◆ WORK INSTRUCTION A ◆
Pick out every line in the rows below that contains the word "images", and treat uppercase and lowercase as different.

# Feasibility of enclosing this porch and adding a bathroom?



## Nealtw (Jun 22, 2017)

It's not dead but it would be a much bigger job than what you imagine.


----------



## jerrade (Aug 30, 2020)

I don't doubt you, but can you elaborate?


----------



## chandler48 (Jun 5, 2017)

The porch joisting is quite inadequate and more support is needed. You will absolutely have to enclose the crawl leaving access. Leaving the brick columns will always look like a porch was enclosed. Removing the bricks, which are a facade will get you back to basic framing and you can build your walls to them. Figure how you will ingress and egress the home as you can't block that entrance, but will need a way to get into the bathroom from the remainder of the house. 5 feet isn't a lot of space for a bathroom, considering a shower/tub is 5' long. Now, a 1/2 bath may be more feasible. You'll just have to get down and do a floor plan considering all your windows, doors and fixtures.


----------



## Nealtw (Jun 22, 2017)

If you want to close in the crawlspace, you would likely need footing and foundation.
The floor would have to be removed and rebuilt to match the floor in the house.
Removing the brick on the front of the house would likely give you a ledge to build the floor on. 

With the foundation and new floor you would be able to remove the posts and build the new front wall. 

After that it would be pretty straight forward.


----------



## jerrade (Aug 30, 2020)

I don't particularly mind if it looks like an enclosed porch (it's pretty common in the area). The columns appear structural to me. You can kind of see how the far two columns have settled and tilted out a few inches over the last 100 years. I was thinking of removing the existing back door and just leaving it as a passage to the enclosed porch area. The new external door would be at the edge of the porch where the steps are (probably with a small landing area built out). I figured I could drywall over the brick on the interior side. No room for a tub, but a shower stall should fit. There would be an interior door to the bathroom where the middle column is. The other side of the porch could be a small mudroom type area, possibly with a door out to the back yard.


----------



## Old Thomas (Nov 28, 2019)

What climate are you in?


----------



## jerrade (Aug 30, 2020)

Pittsburgh, PA area. So it gets cold in the winter and the floor would definitely need to be heavily insulated somehow.


----------



## Biscuits (May 11, 2020)

The house I bought had an enclosed area on the back porch. 

There was a door. Looked like storage. The whole thing was maybe 30" wide x 6' long. 

Inside of this space was a vanity, a light, and a toilet. The walls were painted bright pink.


----------

◆ WORK INSTRUCTION B ◆
Reproduce the passage of the porch thread above from "Pittsburgh, PA area." up to and including "painted bright pink.", word for word.

Source data:
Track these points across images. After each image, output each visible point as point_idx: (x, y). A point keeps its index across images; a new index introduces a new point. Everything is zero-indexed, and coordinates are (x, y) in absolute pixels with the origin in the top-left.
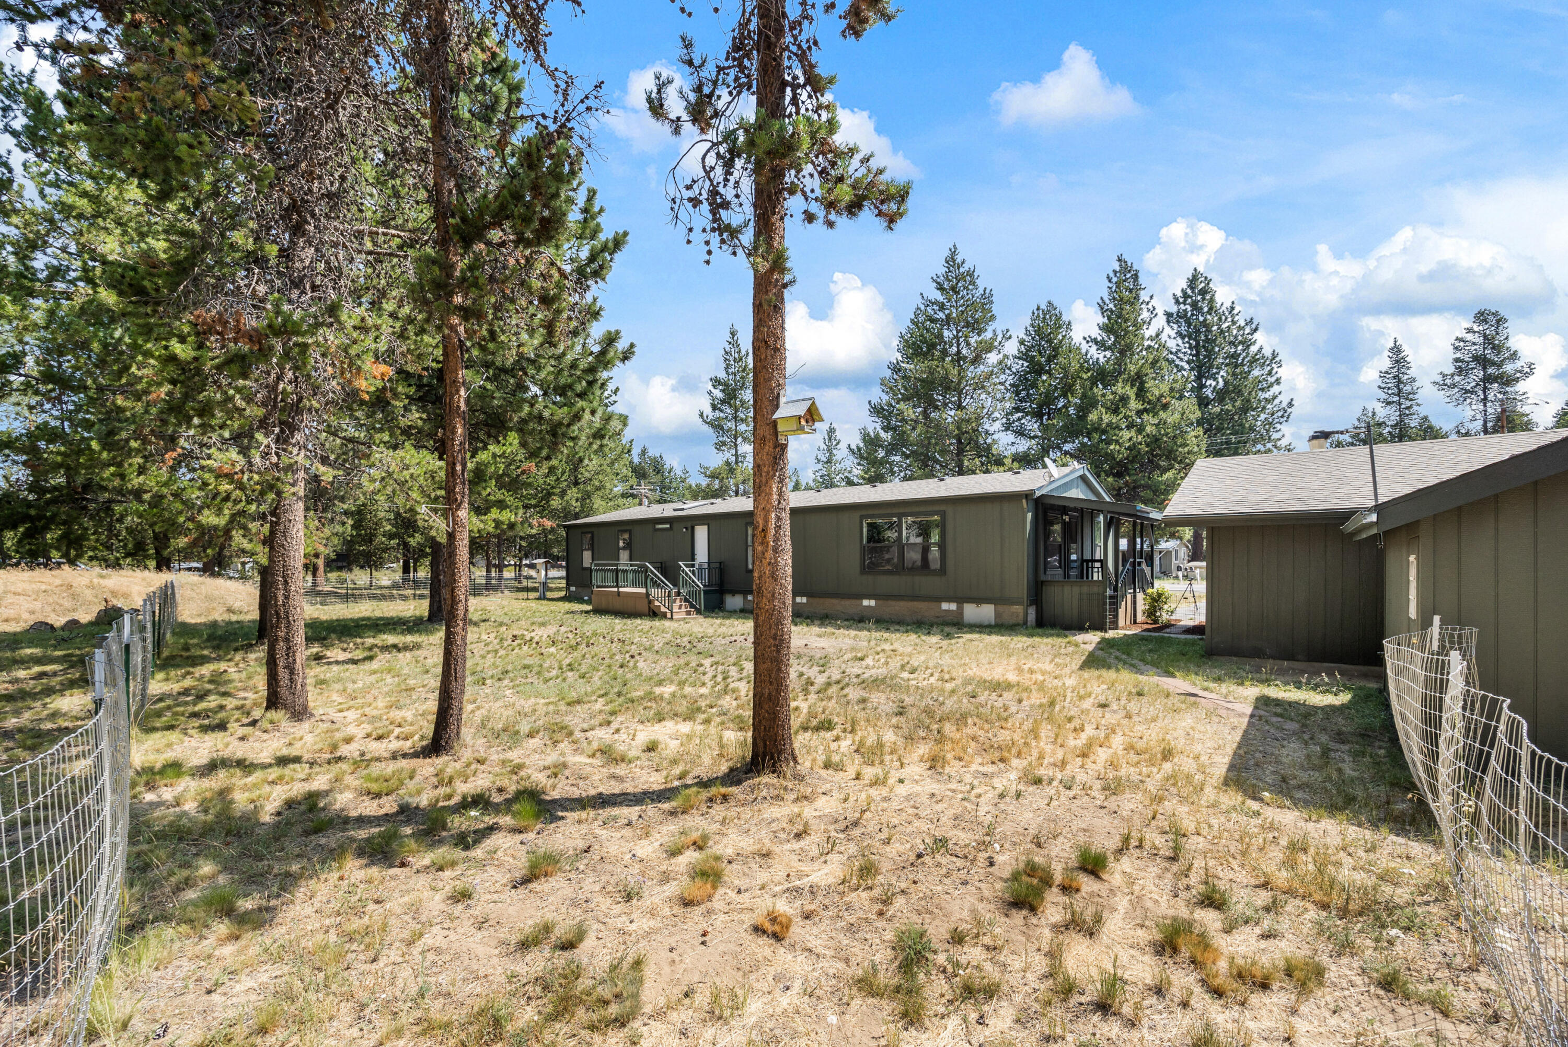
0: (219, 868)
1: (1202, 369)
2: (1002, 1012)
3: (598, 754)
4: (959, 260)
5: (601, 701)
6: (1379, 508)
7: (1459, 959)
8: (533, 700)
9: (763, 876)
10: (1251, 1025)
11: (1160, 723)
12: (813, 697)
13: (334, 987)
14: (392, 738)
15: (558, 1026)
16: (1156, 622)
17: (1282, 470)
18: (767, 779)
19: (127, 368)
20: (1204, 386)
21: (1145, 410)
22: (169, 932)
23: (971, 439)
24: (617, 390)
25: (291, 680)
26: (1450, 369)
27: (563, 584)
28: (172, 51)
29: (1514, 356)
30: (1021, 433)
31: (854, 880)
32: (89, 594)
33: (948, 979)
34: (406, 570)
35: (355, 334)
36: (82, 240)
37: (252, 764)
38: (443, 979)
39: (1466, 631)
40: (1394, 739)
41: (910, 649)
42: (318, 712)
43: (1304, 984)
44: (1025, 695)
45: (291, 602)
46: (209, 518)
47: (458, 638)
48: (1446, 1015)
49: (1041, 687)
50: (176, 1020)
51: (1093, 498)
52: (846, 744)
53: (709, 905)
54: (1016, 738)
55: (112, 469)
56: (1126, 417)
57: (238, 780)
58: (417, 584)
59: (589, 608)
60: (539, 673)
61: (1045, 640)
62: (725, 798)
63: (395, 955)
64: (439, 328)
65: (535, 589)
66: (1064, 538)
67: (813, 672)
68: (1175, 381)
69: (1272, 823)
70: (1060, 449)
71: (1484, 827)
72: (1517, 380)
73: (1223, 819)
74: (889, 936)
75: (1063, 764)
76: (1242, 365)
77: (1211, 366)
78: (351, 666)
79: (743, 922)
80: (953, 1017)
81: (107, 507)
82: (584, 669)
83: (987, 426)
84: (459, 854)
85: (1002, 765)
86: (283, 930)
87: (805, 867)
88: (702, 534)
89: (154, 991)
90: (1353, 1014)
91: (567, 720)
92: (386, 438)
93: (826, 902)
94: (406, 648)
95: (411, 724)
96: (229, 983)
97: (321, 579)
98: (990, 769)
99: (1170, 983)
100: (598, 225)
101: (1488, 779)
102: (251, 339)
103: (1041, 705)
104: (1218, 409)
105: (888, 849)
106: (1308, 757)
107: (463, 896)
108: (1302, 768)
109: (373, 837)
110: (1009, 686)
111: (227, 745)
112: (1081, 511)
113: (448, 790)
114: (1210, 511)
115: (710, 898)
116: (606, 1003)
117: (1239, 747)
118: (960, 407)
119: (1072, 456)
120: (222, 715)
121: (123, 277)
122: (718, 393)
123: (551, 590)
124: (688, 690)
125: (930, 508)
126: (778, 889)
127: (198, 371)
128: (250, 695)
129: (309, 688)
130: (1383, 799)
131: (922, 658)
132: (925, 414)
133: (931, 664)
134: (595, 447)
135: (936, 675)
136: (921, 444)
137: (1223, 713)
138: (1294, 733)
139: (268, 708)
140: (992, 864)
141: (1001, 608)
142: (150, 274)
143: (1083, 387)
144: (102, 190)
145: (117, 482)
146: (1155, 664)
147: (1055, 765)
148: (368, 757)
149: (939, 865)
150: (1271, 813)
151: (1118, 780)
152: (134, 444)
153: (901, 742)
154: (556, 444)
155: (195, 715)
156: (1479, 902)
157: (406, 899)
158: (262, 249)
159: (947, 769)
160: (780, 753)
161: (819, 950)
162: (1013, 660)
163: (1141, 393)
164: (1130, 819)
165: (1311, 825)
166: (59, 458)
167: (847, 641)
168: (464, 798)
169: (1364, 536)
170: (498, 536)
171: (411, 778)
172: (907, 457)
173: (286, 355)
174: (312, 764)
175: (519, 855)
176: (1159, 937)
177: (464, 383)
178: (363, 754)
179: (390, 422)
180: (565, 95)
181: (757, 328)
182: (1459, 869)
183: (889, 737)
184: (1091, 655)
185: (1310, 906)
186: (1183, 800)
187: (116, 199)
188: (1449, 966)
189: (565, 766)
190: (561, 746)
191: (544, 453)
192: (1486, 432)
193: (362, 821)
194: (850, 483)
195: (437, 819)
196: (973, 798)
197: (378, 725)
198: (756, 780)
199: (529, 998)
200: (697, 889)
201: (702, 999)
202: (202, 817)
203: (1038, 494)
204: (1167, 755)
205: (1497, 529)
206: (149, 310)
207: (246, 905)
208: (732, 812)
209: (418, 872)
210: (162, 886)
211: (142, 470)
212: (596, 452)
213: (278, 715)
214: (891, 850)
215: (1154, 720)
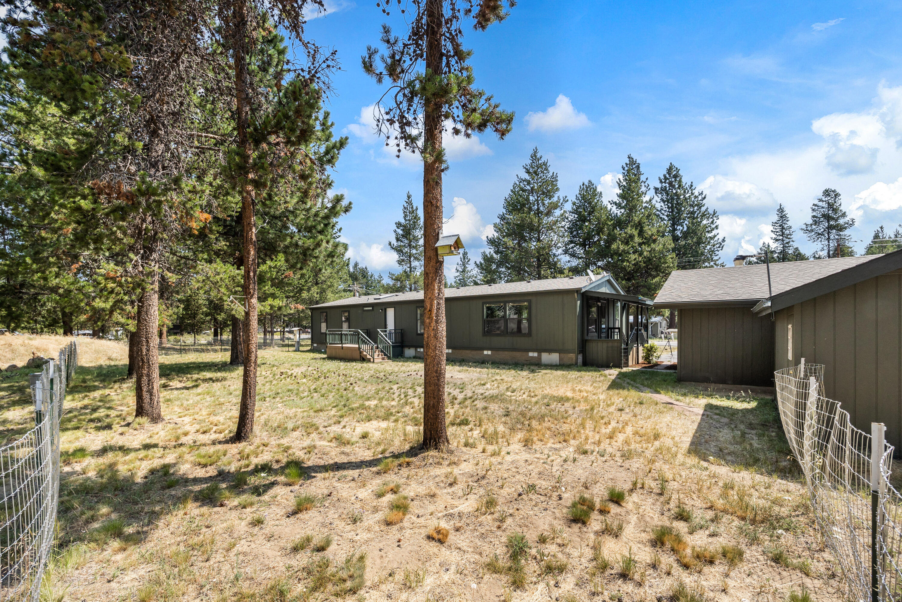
0: (112, 509)
1: (675, 220)
2: (568, 580)
3: (334, 440)
4: (538, 156)
5: (334, 410)
6: (772, 299)
7: (814, 545)
8: (294, 410)
9: (431, 508)
10: (704, 583)
11: (652, 420)
12: (456, 407)
13: (184, 576)
14: (212, 432)
15: (317, 594)
16: (649, 363)
17: (719, 277)
18: (432, 453)
19: (48, 214)
20: (676, 230)
21: (643, 243)
22: (83, 547)
23: (545, 259)
24: (341, 229)
25: (151, 399)
26: (810, 221)
27: (309, 342)
28: (79, 26)
29: (844, 215)
30: (573, 255)
31: (484, 509)
32: (22, 350)
33: (538, 563)
34: (216, 334)
35: (189, 195)
36: (20, 137)
37: (128, 449)
38: (249, 570)
39: (818, 367)
40: (780, 427)
41: (511, 379)
42: (167, 418)
43: (732, 560)
44: (577, 404)
45: (150, 353)
46: (99, 304)
47: (252, 373)
48: (807, 575)
49: (586, 399)
50: (90, 598)
51: (614, 292)
52: (476, 433)
53: (401, 524)
54: (572, 428)
55: (39, 274)
56: (633, 247)
57: (120, 458)
58: (222, 343)
59: (325, 356)
60: (297, 394)
61: (588, 373)
62: (408, 464)
63: (219, 557)
64: (240, 193)
65: (293, 346)
66: (598, 315)
67: (456, 392)
68: (660, 227)
69: (714, 474)
70: (596, 265)
71: (827, 472)
72: (845, 228)
73: (688, 472)
74: (504, 539)
75: (599, 443)
76: (697, 218)
77: (680, 219)
78: (185, 391)
79: (421, 534)
80: (541, 583)
81: (35, 298)
82: (323, 391)
83: (554, 251)
84: (255, 498)
85: (565, 444)
86: (152, 544)
87: (455, 502)
88: (390, 313)
89: (76, 582)
90: (759, 576)
91: (315, 420)
92: (206, 256)
93: (468, 521)
94: (217, 380)
95: (223, 424)
96: (121, 576)
97: (164, 340)
98: (558, 446)
99: (660, 562)
100: (330, 133)
101: (829, 446)
102: (127, 197)
103: (586, 410)
104: (684, 243)
105: (502, 491)
106: (734, 437)
107: (257, 522)
108: (731, 443)
109: (203, 490)
110: (568, 399)
111: (112, 438)
112: (608, 300)
113: (247, 462)
114: (680, 300)
115: (401, 521)
116: (345, 581)
117: (696, 432)
118: (539, 240)
119: (602, 269)
120: (108, 420)
121: (47, 160)
122: (400, 232)
123: (302, 346)
124: (384, 403)
125: (521, 298)
126: (440, 515)
127: (94, 217)
128: (125, 408)
129: (161, 404)
130: (774, 460)
131: (518, 384)
132: (519, 244)
133: (523, 387)
134: (329, 262)
135: (527, 394)
136: (516, 261)
137: (687, 413)
138: (726, 424)
139: (137, 416)
140: (560, 499)
141: (562, 355)
142: (65, 159)
143: (608, 229)
144: (32, 107)
145: (42, 282)
146: (649, 387)
147: (594, 443)
148: (198, 443)
149: (531, 500)
150: (714, 468)
151: (630, 451)
152: (51, 260)
153: (507, 431)
154: (305, 260)
155: (92, 421)
156: (825, 514)
157: (225, 525)
158: (133, 144)
159: (534, 446)
160: (439, 438)
161: (465, 548)
162: (570, 385)
163: (641, 233)
164: (637, 473)
165: (735, 475)
166: (6, 268)
167: (475, 374)
168: (256, 466)
169: (764, 314)
170: (271, 314)
171: (225, 455)
172: (509, 269)
173: (149, 207)
174: (165, 448)
175: (290, 498)
176: (653, 536)
177: (254, 225)
178: (195, 442)
179: (207, 247)
180: (314, 58)
181: (426, 195)
182: (815, 496)
183: (501, 428)
184: (614, 381)
185: (735, 518)
186: (666, 462)
187: (41, 113)
188: (809, 549)
189: (315, 447)
190: (312, 435)
191: (299, 266)
192: (829, 257)
193: (196, 481)
194: (476, 284)
195: (241, 479)
196: (549, 462)
197: (203, 425)
198: (426, 454)
199: (300, 579)
200: (394, 516)
201: (399, 577)
202: (100, 480)
203: (584, 290)
204: (657, 437)
205: (835, 310)
206: (63, 180)
207: (129, 530)
208: (413, 472)
209: (230, 509)
210: (77, 521)
211: (57, 275)
212: (329, 265)
213: (144, 420)
214: (504, 492)
215: (649, 417)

◆ TASK OUTPUT A ◆
Track these points across images. After each image, output each visible point as point_idx: (x, y). A point keeps its index across images; a new index introduces a new point. Everything is zero-indexed, and coordinates are (x, y) in absolute pixels with the origin in the top-left.

◆ TASK OUTPUT B ◆
Pittsburgh, PA area. So it gets cold in the winter and the floor would definitely need to be heavily insulated somehow.


----------



## Biscuits (May 11, 2020)

The house I bought had an enclosed area on the back porch. 

There was a door. Looked like storage. The whole thing was maybe 30" wide x 6' long. 

Inside of this space was a vanity, a light, and a toilet. The walls were painted bright pink.